L’initiative d’intervention a été esquissée pour la première fois dans le discours prononcé par Macron  à la Sorbonne en septembre dernier . Là, Macron a fait allusion à la nécessité d’aller «plus loin» que la coopération structurée dans le cadre de l’UE. La raison, à son avis, est qu’il manque une stratégie commune. « Notre incapacité à agir ensemble remet en question de manière convaincante notre crédibilité en tant qu’Européens », a-t-il déclaré.

Son ministre de la Défense, Florence Parly, a fait allusion à un exemple concret dimanche dans une interview au Figaro; « Si nous devions retourner faire une opération comme Serval, lancée au Mali en 2013, nous aimerions pouvoir le faire parmi plusieurs. Mais les délais et les décisions dans l’UE sont encore trop longs en ce qui concerne l’urgence qu’une situation critique peut exiger « , a-t-il soutenu.

Afrique, une zone d’un grand intérêt pour la sécurité de la France et de l’Espagne, est la région du plus grand potentiel pour ces opérations. Bien que la sphère militaire soit une priorité, le ministre français met également l’accent sur la dimension civile. « Nous voulons développer la coopération entre les pays avec la volonté politique et les capacités militaires d’intervenir, si elles choisissent, dans divers scénarios. Non seulement militaire, mais aussi des civils », a déclaré le ministre Parly suite à la signature de cet accord à Luxembourg, les rapports France Presse.

Partenariat clé avec le Royaume-Uni

La France essaie donc de surmonter les longs processus de décision dans l’UE pour créer un groupe restreint plus focalisé sur les missions. C’était sa première intention dans la construction du PESCO, mais l’insistance allemande à créer un projet inclusif et plus axé sur le développement de capacités communes que dans les missions a dilué cette facette de la force d’intervention.

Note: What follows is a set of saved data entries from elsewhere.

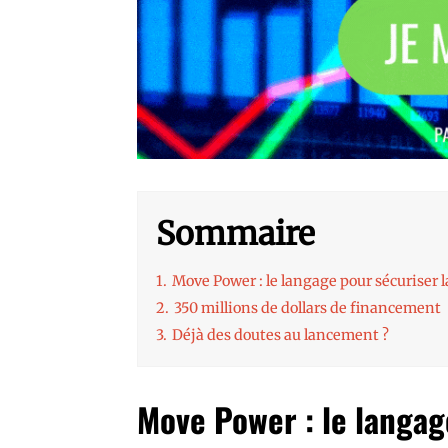
Sommaire
1.
Move Power : le langage pour sécuriser 
2.
350 millions de dollars de financement
3.
Déjà des doutes au lancement ?
Move Power : le langag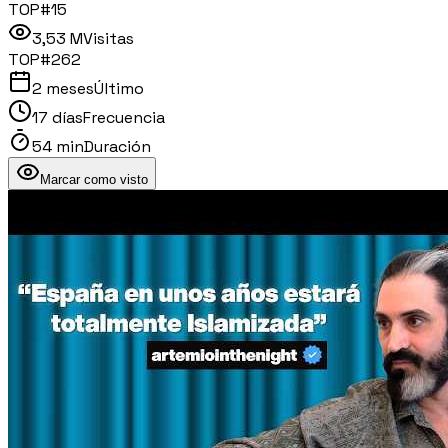
TOP#
15
3,53 M
Visitas
TOP#
262
2 meses
Último
17 días
Frecuencia
54 min
Duración
Marcar como visto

Dans cet esprit, l’Allemagne, toujours plus prudente lorsqu’elle parle de projets d’exclusion dans un domaine sensible comme l’armée, a préféré parler d’un forum qui doit être connecté avec l’UE. La ministre, Ursula von der Leyen, a insisté sur la nécessité de «lier le plus étroitement possible la défense européenne», tout en admettant que cela dépendra directement des pays qui la composent.

Les sources diplomatiques soulignent l’importance de maintenir le Royaume-Uni dans un cercle de coopération européenne en matière de défense, même en dehors de l’UE. « L’objectif est d’harmoniser la manière dont nous concevons les opérations défensives. Aujourd’hui, le Royaume-Uni est presque le seul pays avec lequel la France partage une culture de la stratégie. Nous voulons que, lorsque nous considérons une intervention externe, nous ne soyons pas obligés de décider à chaque fois comment nous l’organisons », affirment les sources diplomatiques.

Pour le moment, il n’y a pas beaucoup plus de détails sur cette initiative, qui ne semble pas déranger Bruxelles. « Cette stratégie d’échanges entre forces armées européennes ne peut qu’être utile. Je ne vois pas de risques de duplicité pour le PESCO « , a conclu Federica Mogherini, la haute représentante de la politique étrangère européenne, lors d’une conférence de presse.

Plan sélectif est également en dehors de l’OTAN, dont la relation avec l’UE est aujourd’hui confrontée à d’ énormes défis en raison de l’attitude du président américain Donald Trump, d’exiger des alliés européens une augmentation des dépenses de défense, qui a largement inversée Entreprises américaines. L’initiative française est un autre élément de la réaffirmation de l’autonomie que recherche au moins une partie des partenaires européens.